Background: Pneumococcal serotypes are represented by a varying number of clonal lineages with different genetic contents, potentially affecting invasiveness. However, genetic variation within the same genetic lineage may be larger than anticipated.

Methods: A total of 715 invasive and carriage isolates from children in the same region and during the same period were compared using pulsed-field gel electrophoresis (PFGE) and multilocus sequence typing. Bacterial genome sequencing, functional assays, and in vivo virulence mice studies were performed.

Results: Clonal types of the same serotype but also intraclonal variants within clonal complexes (CCs) showed differences in invasive-disease potential. CC138, a common CC, was divided into several PFGE patterns, partly explained by number, location, and type of temperate bacteriophages. Whole-genome sequencing of 4 CC138 isolates representing PFGE clones with different invasive-disease potentials revealed intraclonal sequence variations of the virulence-associated proteins pneumococcal surface protein A (PspA) and pneumococcal choline-binding protein C (PspC). A carrier isolate lacking PcpA exhibited decreased virulence in mice, and there was a differential binding of human factor H, depending on invasiveness.

Conclusions: Pneumococcal clonal types but also intraclonal variants exhibited different invasive-disease potentials in children. Intraclonal variants, reflecting different prophage contents, showed differences in major surface antigens. This suggests ongoing immune selection, such as that due to PspC-mediated complement resistance through varied human factor H binding, that may affect invasiveness in children.

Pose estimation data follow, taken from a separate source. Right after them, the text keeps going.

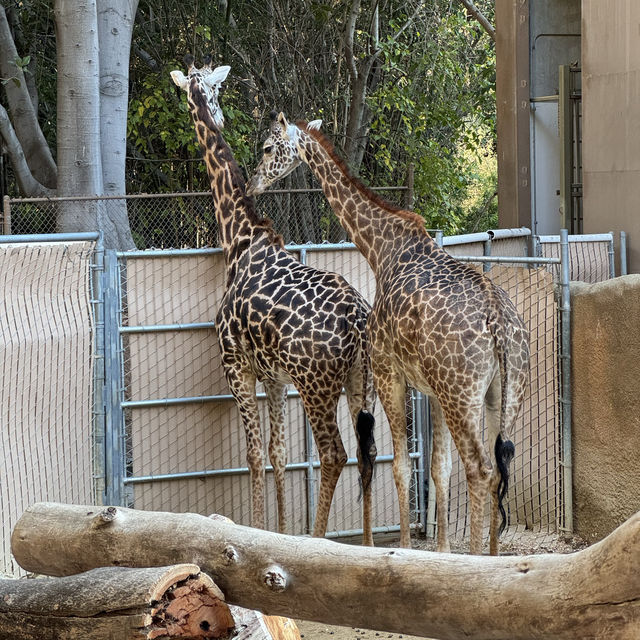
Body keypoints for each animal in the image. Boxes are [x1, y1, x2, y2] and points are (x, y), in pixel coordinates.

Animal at [171, 58, 380, 540]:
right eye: (214, 92)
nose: (219, 117)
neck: (239, 238)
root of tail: (358, 322)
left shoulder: (236, 366)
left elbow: (252, 454)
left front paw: (259, 530)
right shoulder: (275, 378)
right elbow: (278, 453)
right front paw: (280, 533)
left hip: (318, 386)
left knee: (335, 453)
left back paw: (320, 541)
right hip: (363, 383)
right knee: (369, 454)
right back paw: (369, 547)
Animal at [245, 111, 528, 556]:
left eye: (269, 147)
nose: (252, 183)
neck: (382, 250)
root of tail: (499, 325)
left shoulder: (388, 372)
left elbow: (399, 466)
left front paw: (408, 552)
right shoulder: (431, 390)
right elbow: (438, 467)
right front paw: (442, 553)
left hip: (463, 396)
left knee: (481, 469)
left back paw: (477, 558)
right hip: (505, 392)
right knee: (500, 464)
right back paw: (494, 561)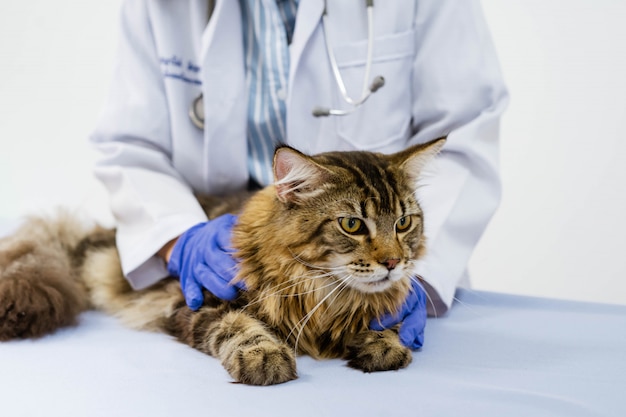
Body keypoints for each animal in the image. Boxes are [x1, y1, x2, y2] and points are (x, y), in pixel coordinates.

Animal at [0, 138, 444, 386]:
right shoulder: (195, 303)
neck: (323, 294)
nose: (393, 262)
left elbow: (391, 320)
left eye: (404, 222)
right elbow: (239, 327)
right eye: (352, 224)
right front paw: (265, 357)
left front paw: (383, 342)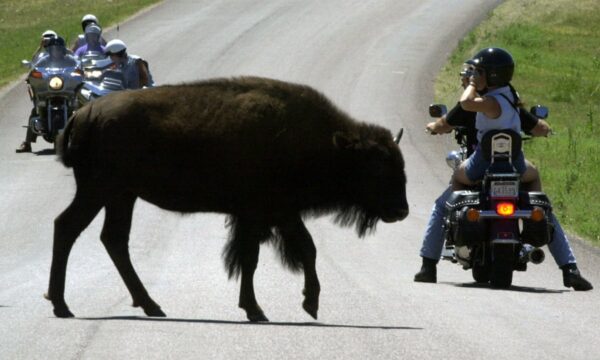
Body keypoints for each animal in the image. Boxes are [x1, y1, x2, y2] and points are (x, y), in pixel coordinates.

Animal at [47, 76, 410, 320]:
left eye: (399, 163)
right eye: (376, 168)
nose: (402, 210)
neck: (328, 145)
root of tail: (82, 115)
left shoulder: (271, 216)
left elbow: (276, 253)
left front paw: (272, 306)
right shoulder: (268, 214)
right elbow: (273, 254)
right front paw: (289, 306)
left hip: (122, 196)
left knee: (113, 239)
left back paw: (151, 305)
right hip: (99, 190)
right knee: (68, 227)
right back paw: (62, 305)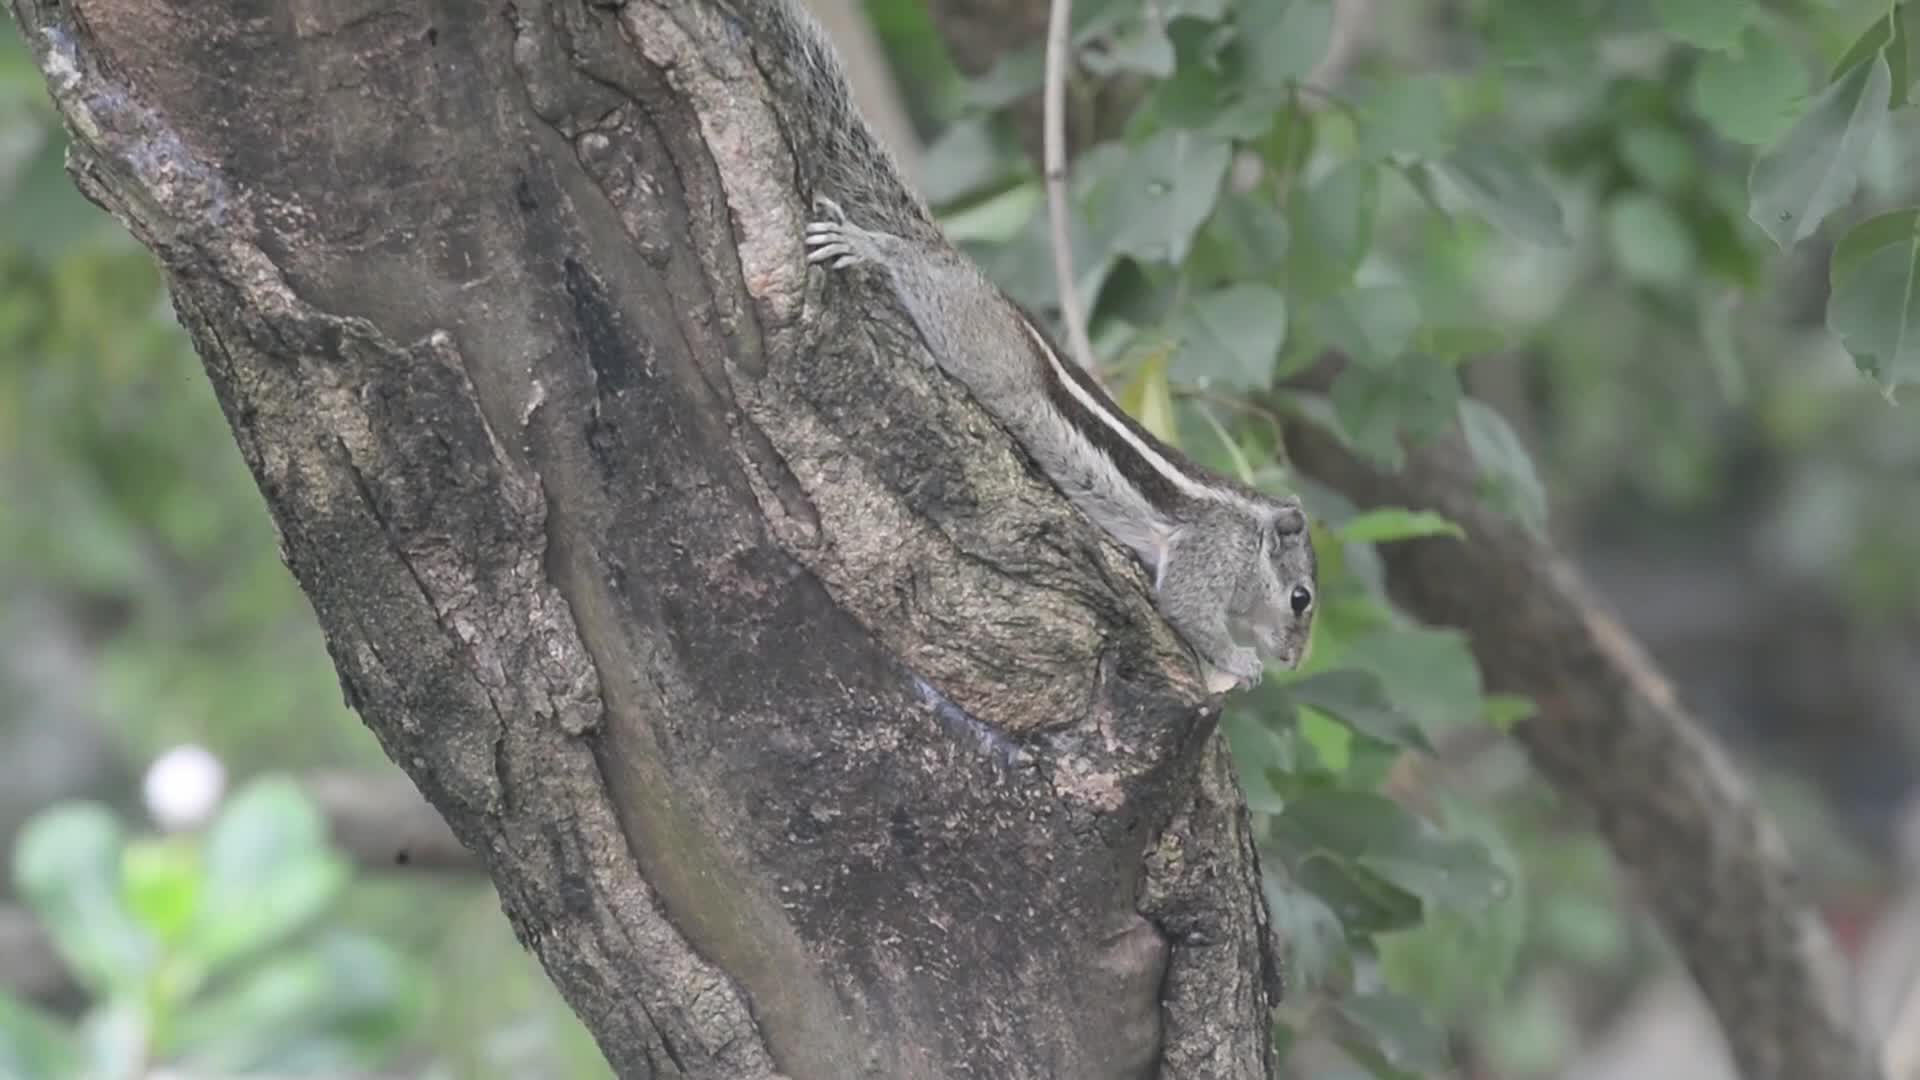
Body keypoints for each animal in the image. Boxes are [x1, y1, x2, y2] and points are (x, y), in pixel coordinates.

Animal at [804, 199, 1316, 692]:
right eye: (1300, 598)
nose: (1291, 662)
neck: (1250, 530)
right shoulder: (1213, 549)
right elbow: (1187, 607)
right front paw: (1241, 662)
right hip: (973, 338)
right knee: (916, 265)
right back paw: (868, 245)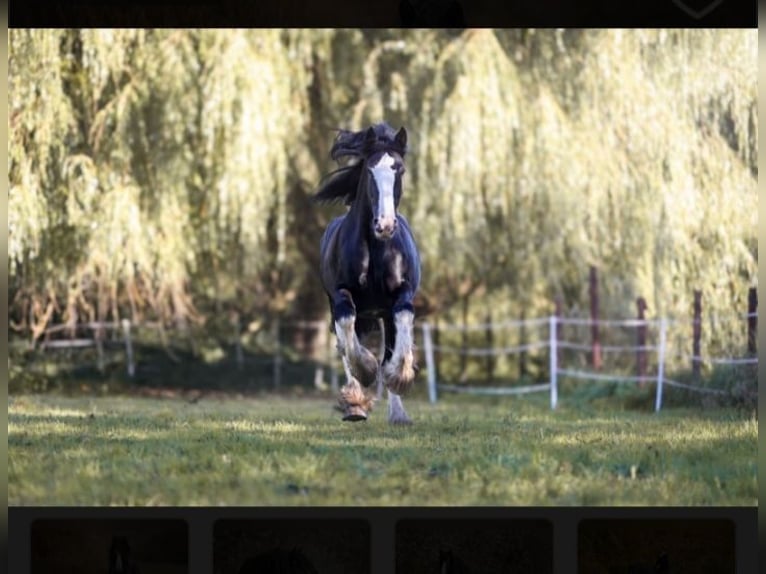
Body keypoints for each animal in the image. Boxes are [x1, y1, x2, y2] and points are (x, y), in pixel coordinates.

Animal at [318, 122, 426, 428]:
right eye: (369, 170)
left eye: (399, 169)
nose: (385, 225)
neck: (376, 249)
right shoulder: (341, 295)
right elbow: (348, 335)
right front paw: (366, 373)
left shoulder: (402, 294)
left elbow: (401, 328)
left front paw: (399, 377)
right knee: (344, 343)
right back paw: (355, 405)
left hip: (381, 313)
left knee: (389, 343)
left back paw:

Keywords: PcpA; PspA; PspC; Streptococcus pneumoniae; bacteriophages; factor H binding; intraclonal variation; invasive disease potential; pneumococcal infections; surface proteins.

Figure 1.

Genomic differences between (A) invasive BHN191 from SWEB-3 and carriage BHN418 from SWEB-2 and (B) between invasive BHN237 and carriage BHN427, both from SWE6B-1.

Figure 2.

Factor H binding to the 4 strains of 6B and clonal complex 138, using Far Western blotting.

Figure 3.

Survival of mice (A) and the number of colony-forming units (CFU) in the bloodstream at 24 hours (B) after intranasal challenge with the 4 strains of serotype 6B and clonal complex 138 representing clonal types with pulsed-field gel electrophoresis patterns indicating different invasive-disease potentials. *P < .05.